Again for those in the back.
Mapp’s Modus on Machines
- Machines can’t think.
- Machines don’t think.
- Machines are trained on human frailty.
- Machines simulate human frailty.
After being ridiculed in the AI press, Google answers with PaLM-E. PaLM-E is a visual language model. This type of model incorporates computer vision with language. This allows someone to control a robot using plain English commands instead of low-level programming.
How Does It Work
PaLM-E has been trained on 562 billion parameters. PaLM-E’s training incorporates motor control as well, which means it can respond to a task, “bring me the rice chips from the drawer,” according to Google. PaLM-E does this by analyzing video input, translating the input prompt, and rendering the input prompt as a series of commands.
The new AI’s model is resilient. It’s designed to overcome obstacles and execute tasks to completion.

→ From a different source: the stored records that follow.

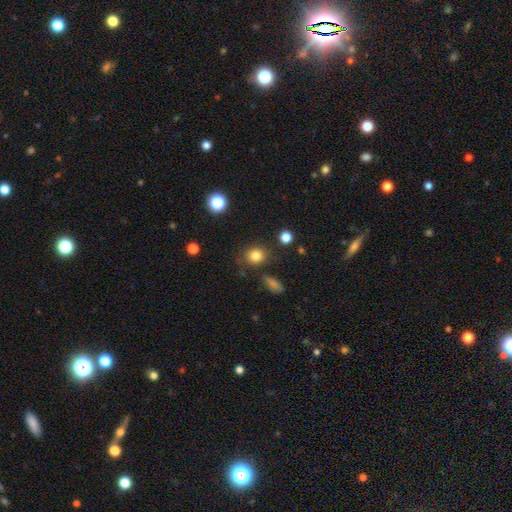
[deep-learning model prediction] smooth-or-featured: smooth: 83% | star or artifact: 12% | featured or disk: 6%
  how-rounded: round: 77% | in between: 22% | cigar-shaped: 1%
  merging: none: 79% | minor disturbance: 12% | merger: 4% | major disturbance: 4%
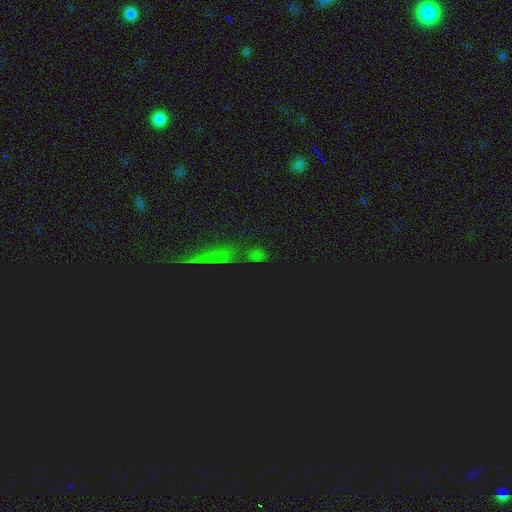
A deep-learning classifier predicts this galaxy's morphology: smooth_or_featured: star or artifact (p=0.76) [alt: smooth p=0.16]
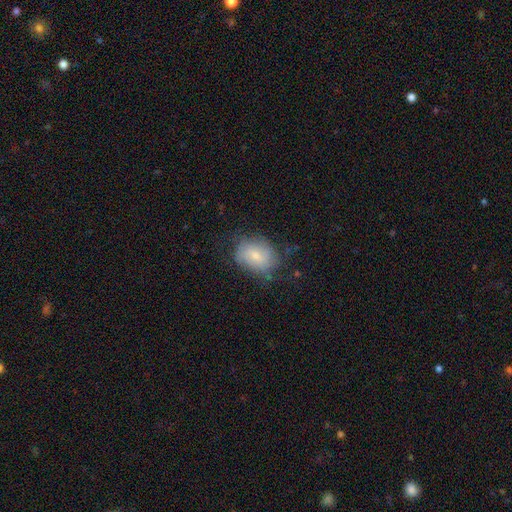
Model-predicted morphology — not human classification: Smooth or featured?
  - smooth: 61% *
  - featured or disk: 31%
  - star or artifact: 8%
How rounded?
  - in between: 63% *
  - round: 36%
  - cigar-shaped: 1%
Merging?
  - none: 64% *
  - minor disturbance: 25%
  - major disturbance: 10%
  - merger: 1%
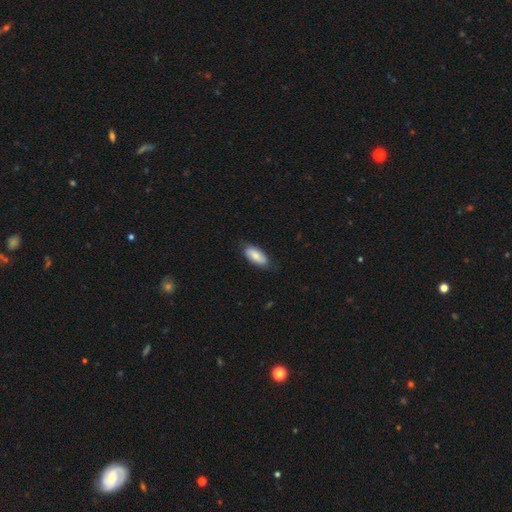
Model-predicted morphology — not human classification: The model was most divided on "smooth or featured": smooth: 77%, featured or disk: 17%, star or artifact: 6%. More confident: how rounded — in between (89%); merging — none (78%).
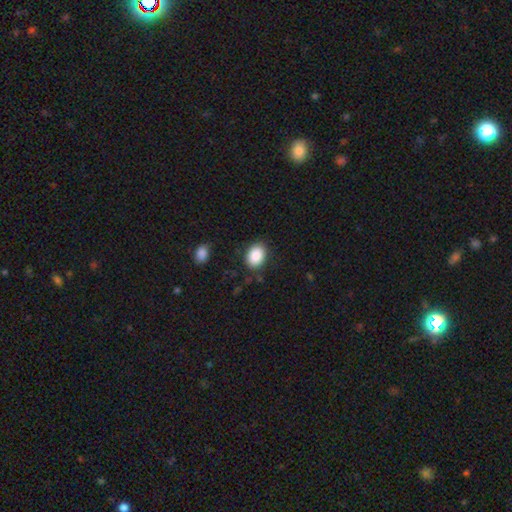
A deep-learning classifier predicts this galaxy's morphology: Smooth or featured? Predicted: smooth (p=0.89). How rounded? Predicted: in between (p=0.73). Merging? Predicted: none (p=0.84).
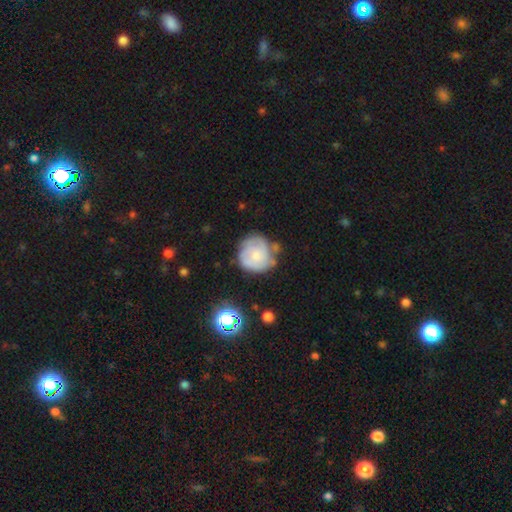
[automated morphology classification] Overall: featured or disk (48%; smooth 44%). Merging: none (59%; minor disturbance 26%).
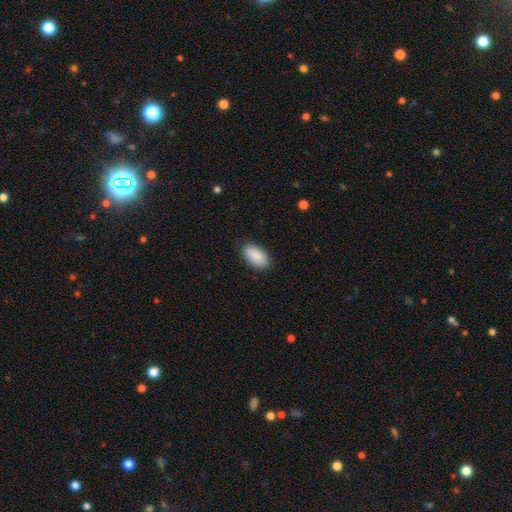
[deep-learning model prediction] The model was most divided on "merging": none: 87%, minor disturbance: 9%, major disturbance: 2%, merger: 1%. More confident: how rounded — in between (94%); smooth or featured — smooth (90%).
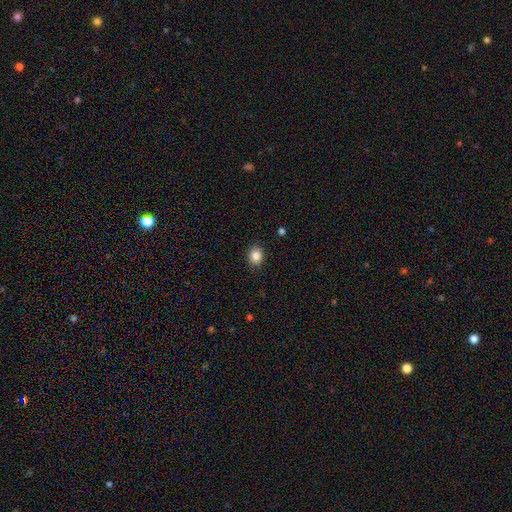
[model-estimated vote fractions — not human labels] smooth 85%, star or artifact 10%, featured or disk 5%. Down the decision tree: how rounded — round (59%); merging — none (89%).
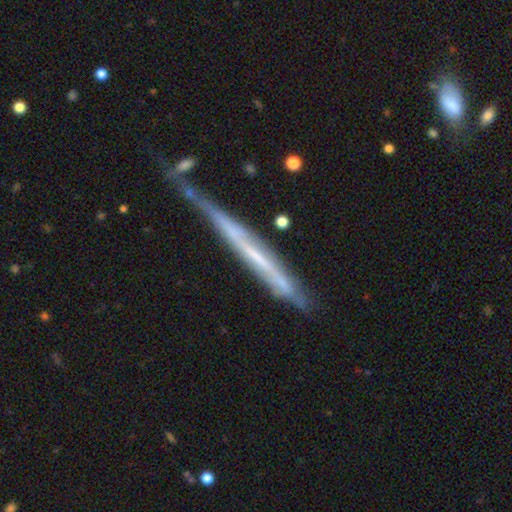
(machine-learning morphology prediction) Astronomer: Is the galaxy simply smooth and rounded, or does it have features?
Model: featured or disk — 66%.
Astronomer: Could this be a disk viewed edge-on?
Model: yes — 90%.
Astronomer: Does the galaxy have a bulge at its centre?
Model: none — 85%.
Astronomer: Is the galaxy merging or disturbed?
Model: none — 53% (runner-up: minor disturbance, 30%).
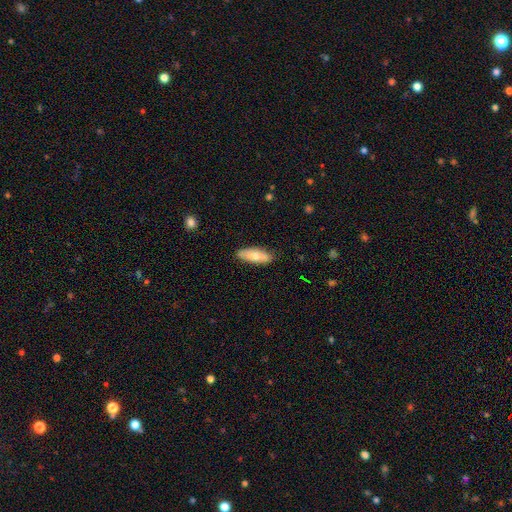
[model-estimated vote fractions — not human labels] A smooth galaxy with no disk features (65%) that is in between round and cigar-shaped (67%).

Vote fractions:
- Smooth or featured? smooth: 65% / featured or disk: 29% / star or artifact: 6%
- How rounded? in between: 67% / cigar-shaped: 31% / round: 3%
- Merging? none: 81% / minor disturbance: 15% / major disturbance: 2% / merger: 2%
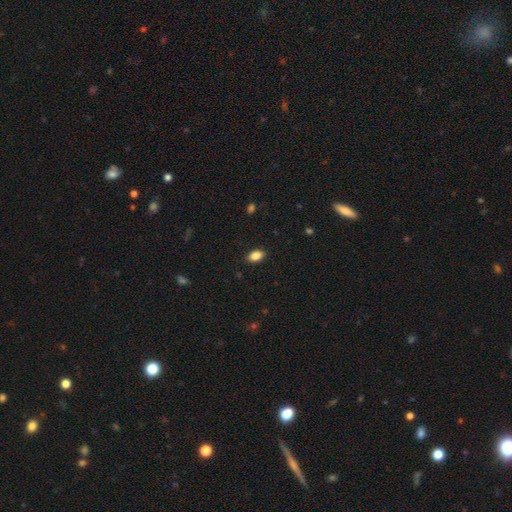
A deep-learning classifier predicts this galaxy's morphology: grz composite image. It shows a smooth galaxy with no disk features (86%) that is in between round and cigar-shaped (89%). Merging: none (88%).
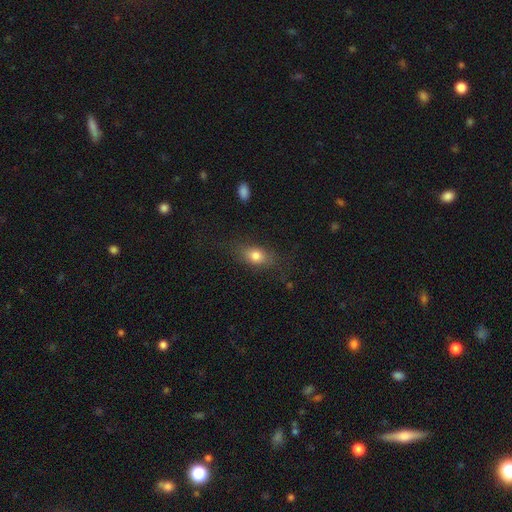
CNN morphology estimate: This is likely a smooth galaxy (77%). How rounded: likely in between (75%). Merging: likely none (74%).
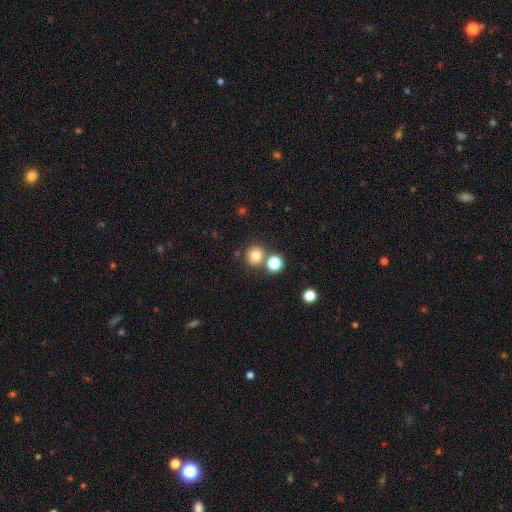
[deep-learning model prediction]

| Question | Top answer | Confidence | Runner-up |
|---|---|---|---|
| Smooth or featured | smooth | 79% | star or artifact (14%) |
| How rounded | round | 91% | in between (8%) |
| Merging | none | 73% | merger (16%) |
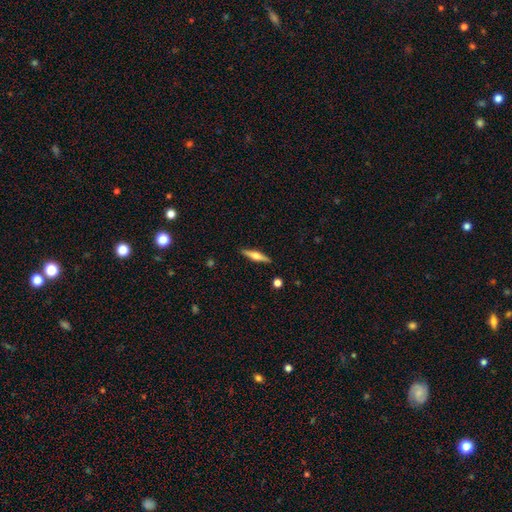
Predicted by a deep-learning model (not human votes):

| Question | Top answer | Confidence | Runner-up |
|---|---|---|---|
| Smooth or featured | featured or disk | 53% | smooth (41%) |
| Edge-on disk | yes | 96% | no (4%) |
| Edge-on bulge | rounded | 87% | boxy (8%) |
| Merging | none | 90% | minor disturbance (7%) |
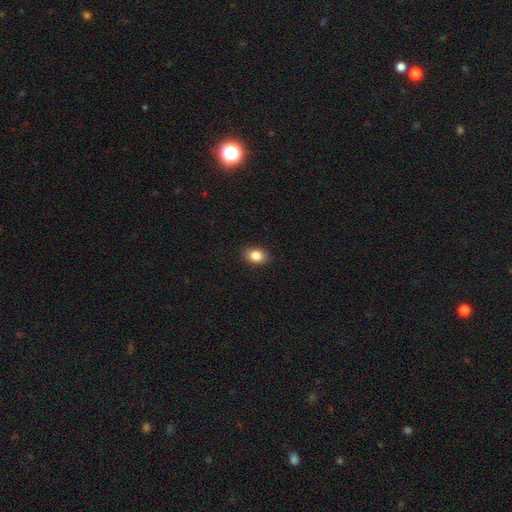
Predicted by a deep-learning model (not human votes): The model was most divided on "how rounded": in between: 78%, round: 21%, cigar-shaped: 1%. More confident: merging — none (89%); smooth or featured — smooth (84%).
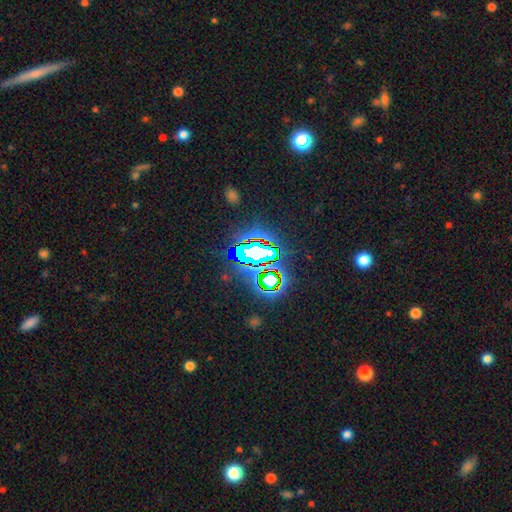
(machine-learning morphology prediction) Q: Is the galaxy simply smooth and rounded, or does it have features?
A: star or artifact — 81%.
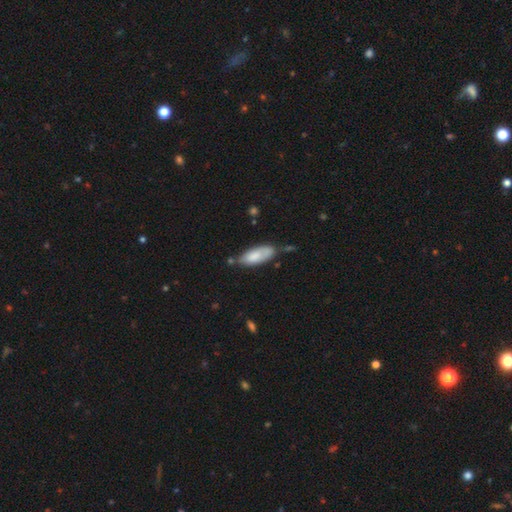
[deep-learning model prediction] Smooth or featured? smooth (76%)
How rounded? in between (77%)
Merging? none (51%)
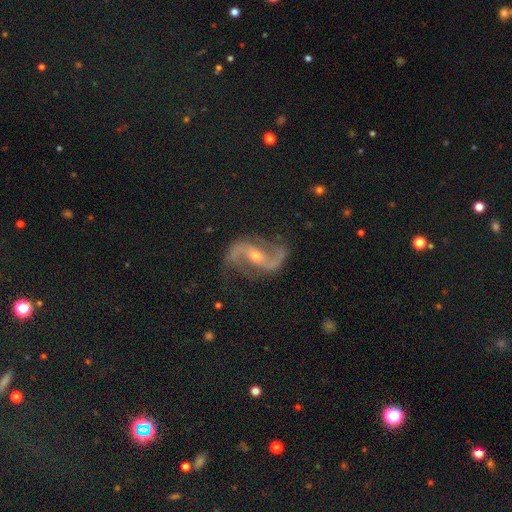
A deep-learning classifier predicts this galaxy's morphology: This is clearly a featured or disk galaxy (83%). It is clearly not viewed edge-on (96%). Bar: marginally no (41%). Spiral arm pattern: clearly yes (96%). Spiral arm count: clearly 2 (94%). Spiral winding: possibly loose (56%). Central bulge: possibly moderate (57%). Merging: likely none (78%).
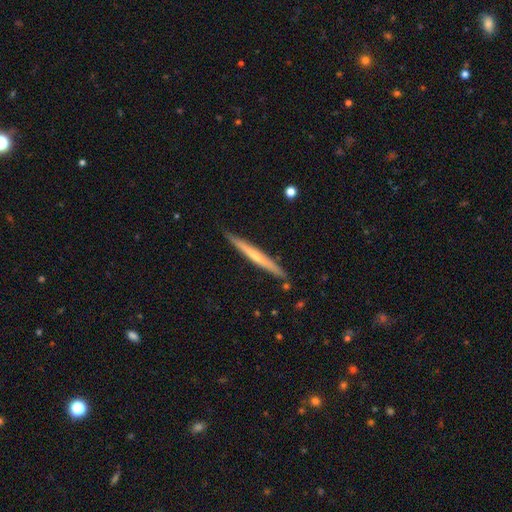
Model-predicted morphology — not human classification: A featured or disk galaxy (56%) viewed edge-on (97%) with no central bulge (60%). Merging: none (88%).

PaLM-E is the largest VLM reported to date. We observe emergent capabilities like multimodal chain of thought reasoning, and multi-image inference, despite being trained on only single-image prompts. Though not the focus of our work, PaLM-E sets a new SOTA on OK-VQA benchmark. pic.twitter.com/9FHug25tOF
— Danny Driess (@DannyDriess) March 7, 2023
What Does Multimodal Mean?
AI researchers and engineers are scrambling to be the first to achieve Artificial General Intelligence or AGI. AGI means that an AI can perform well in solving problems across multiple domains. Multimodal. Today’s AIs perform very well in single purpose, special use cases. AGIs theoretically can perform as well as humans. Being able to fetch chips from the rice drawer, and rewrite your resume.
I am really curious!
I’ve spent the last two months fooling with GPT technologies and I’m a true believer.
I don’t think these technologies will replace humans, but we should think about the best applications of the technology and how we can protect humanity from them.
The best is yet to come.
And think. After watching Bard crash and burn, Microsoft is pushing the envelope and letting Bing say anything.